## Instructions to follow
From the material below, pull each line containing the string "down".

## Data listing
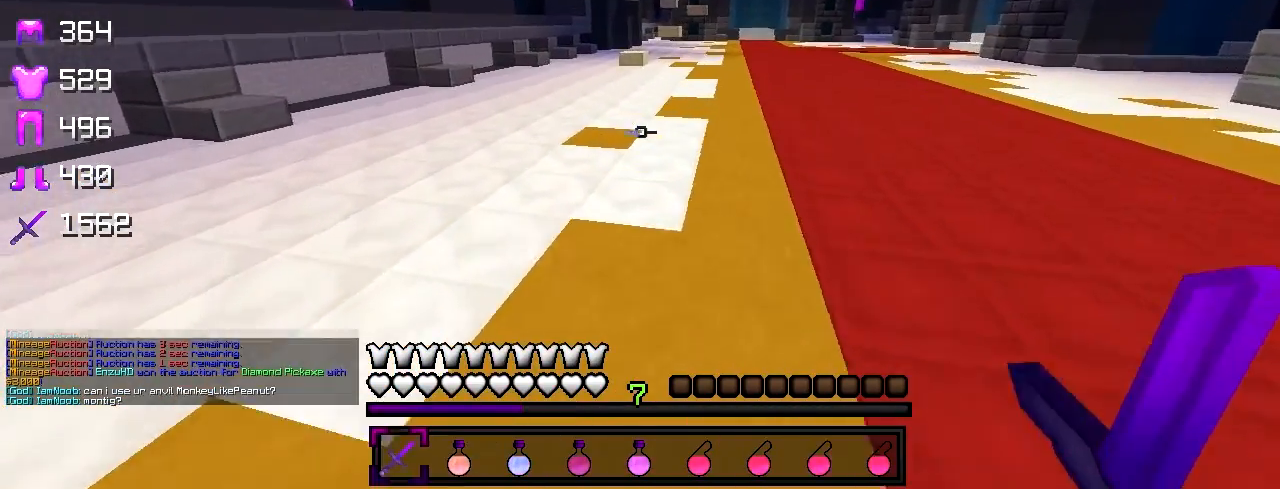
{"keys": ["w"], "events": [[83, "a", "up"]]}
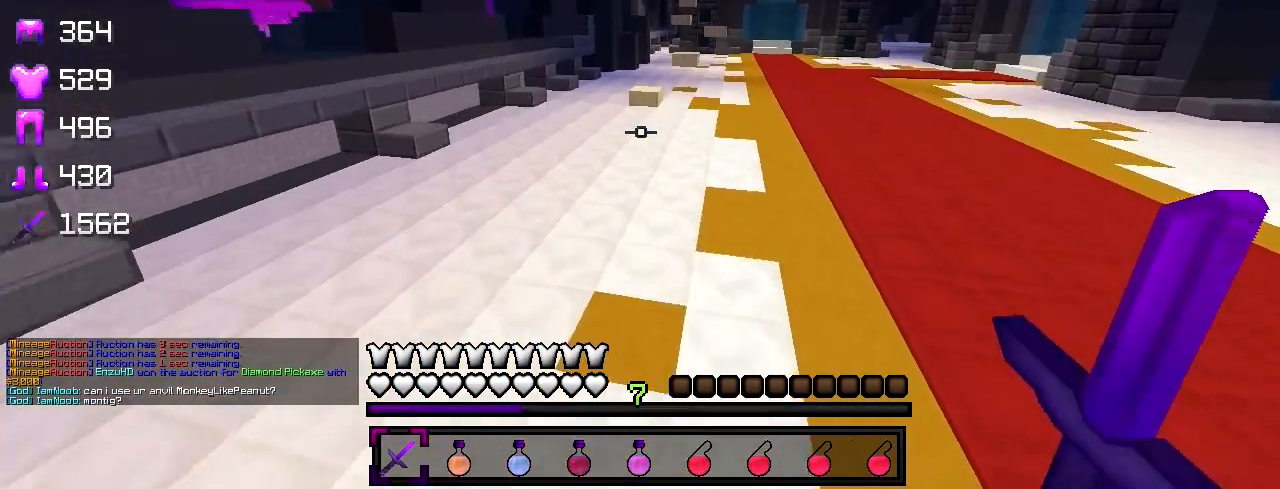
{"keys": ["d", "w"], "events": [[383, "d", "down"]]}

* * *

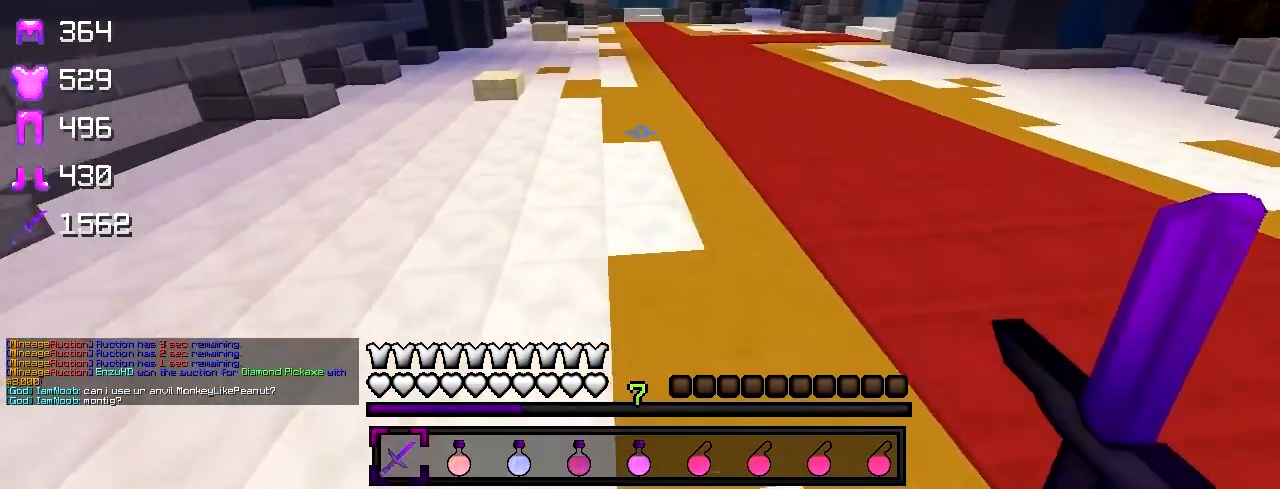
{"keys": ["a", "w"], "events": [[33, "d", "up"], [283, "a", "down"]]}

## Answer for this exercise
{"keys": ["d", "w"], "events": [[383, "d", "down"]]}
{"keys": ["a", "w"], "events": [[33, "d", "up"], [283, "a", "down"]]}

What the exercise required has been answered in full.